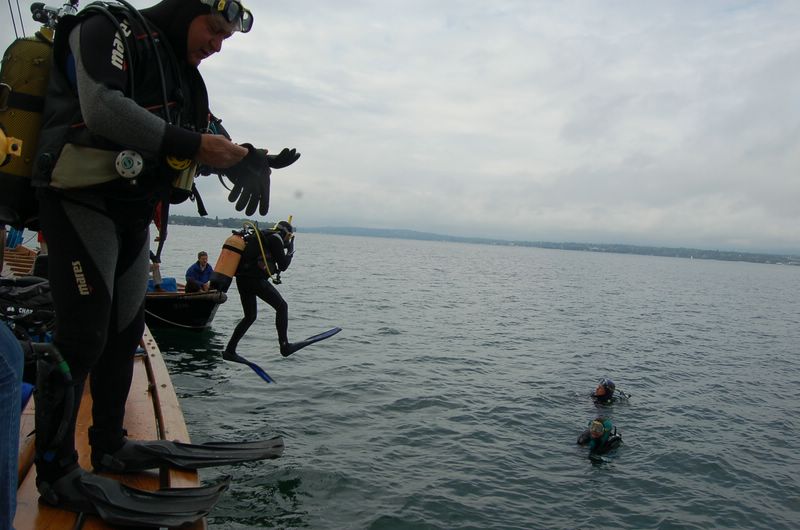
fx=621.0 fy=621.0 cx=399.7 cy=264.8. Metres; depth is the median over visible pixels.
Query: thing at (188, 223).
wooded shore
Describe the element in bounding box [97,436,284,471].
swim fin
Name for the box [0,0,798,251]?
sky
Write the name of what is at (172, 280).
blue bag
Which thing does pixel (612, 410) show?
sea
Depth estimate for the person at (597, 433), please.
6.15 m
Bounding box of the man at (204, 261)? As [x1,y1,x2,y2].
[185,251,213,291]
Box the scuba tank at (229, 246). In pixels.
[210,230,246,288]
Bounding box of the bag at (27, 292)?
[0,276,54,339]
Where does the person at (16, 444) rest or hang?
on the wooden boat at (30, 479)
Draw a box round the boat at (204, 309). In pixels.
[143,281,223,329]
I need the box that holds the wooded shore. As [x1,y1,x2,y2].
[166,214,265,228]
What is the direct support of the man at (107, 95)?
on the wooden boat at (30, 479)
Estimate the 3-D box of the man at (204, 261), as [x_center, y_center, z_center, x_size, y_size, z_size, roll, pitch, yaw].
[-3.452,0.245,10.764,0.568,0.943,0.567,7,6,43]
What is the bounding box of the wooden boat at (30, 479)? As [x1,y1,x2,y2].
[0,242,210,529]
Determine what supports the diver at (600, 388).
in the sea
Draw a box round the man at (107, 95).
[24,0,301,523]
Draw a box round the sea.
[126,225,799,529]
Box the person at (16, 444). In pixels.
[0,320,24,529]
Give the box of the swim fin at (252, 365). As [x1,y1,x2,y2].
[223,350,273,382]
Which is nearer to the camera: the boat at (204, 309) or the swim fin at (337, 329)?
the swim fin at (337, 329)
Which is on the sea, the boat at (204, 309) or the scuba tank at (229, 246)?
the boat at (204, 309)
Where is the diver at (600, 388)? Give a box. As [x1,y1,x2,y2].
[591,377,628,404]
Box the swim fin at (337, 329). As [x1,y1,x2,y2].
[281,326,342,354]
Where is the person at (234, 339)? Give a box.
[216,217,343,380]
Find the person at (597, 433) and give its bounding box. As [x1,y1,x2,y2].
[576,417,622,458]
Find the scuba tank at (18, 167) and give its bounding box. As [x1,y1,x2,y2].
[0,14,58,231]
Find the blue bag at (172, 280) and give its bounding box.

———

What to produce: Please output every entry above exactly, without the pictures.

Your solution:
fx=621.0 fy=621.0 cx=399.7 cy=264.8. Metres; depth is the median over visible pixels.
Query: thing at (188, 223).
wooded shore
Describe the element in bounding box [97,436,284,471].
swim fin
Name for the box [0,0,798,251]?
sky
Write the name of what is at (172, 280).
blue bag
Which thing does pixel (612, 410) show?
sea
Depth estimate for the person at (597, 433), please.
6.15 m
Bounding box of the man at (204, 261)? As [x1,y1,x2,y2].
[185,251,213,291]
Box the scuba tank at (229, 246). In pixels.
[210,230,246,288]
Bounding box of the bag at (27, 292)?
[0,276,54,339]
Where does the person at (16, 444) rest or hang?
on the wooden boat at (30, 479)
Draw a box round the boat at (204, 309). In pixels.
[143,281,223,329]
I need the box that holds the wooded shore. As [x1,y1,x2,y2].
[166,214,265,228]
What is the direct support of the man at (107, 95)?
on the wooden boat at (30, 479)
Estimate the 3-D box of the man at (204, 261), as [x_center, y_center, z_center, x_size, y_size, z_size, roll, pitch, yaw].
[-3.452,0.245,10.764,0.568,0.943,0.567,7,6,43]
What is the bounding box of the wooden boat at (30, 479)? As [x1,y1,x2,y2].
[0,242,210,529]
Determine what supports the diver at (600, 388).
in the sea
Draw a box round the man at (107, 95).
[24,0,301,523]
Draw a box round the sea.
[126,225,799,529]
Box the person at (16, 444). In pixels.
[0,320,24,529]
Give the box of the swim fin at (252, 365). As [x1,y1,x2,y2].
[223,350,273,382]
Which is nearer to the camera: the boat at (204, 309) or the swim fin at (337, 329)?
the swim fin at (337, 329)
Which is on the sea, the boat at (204, 309) or the scuba tank at (229, 246)?
the boat at (204, 309)
Where is the diver at (600, 388)? Give a box. As [x1,y1,x2,y2].
[591,377,628,404]
Box the swim fin at (337, 329). As [x1,y1,x2,y2].
[281,326,342,354]
Where is the person at (234, 339)? Give a box.
[216,217,343,380]
Find the person at (597, 433) and give its bounding box. As [x1,y1,x2,y2].
[576,417,622,458]
Find the scuba tank at (18, 167) and give its bounding box. As [x1,y1,x2,y2].
[0,14,58,231]
Find the blue bag at (172, 280) and give its bounding box.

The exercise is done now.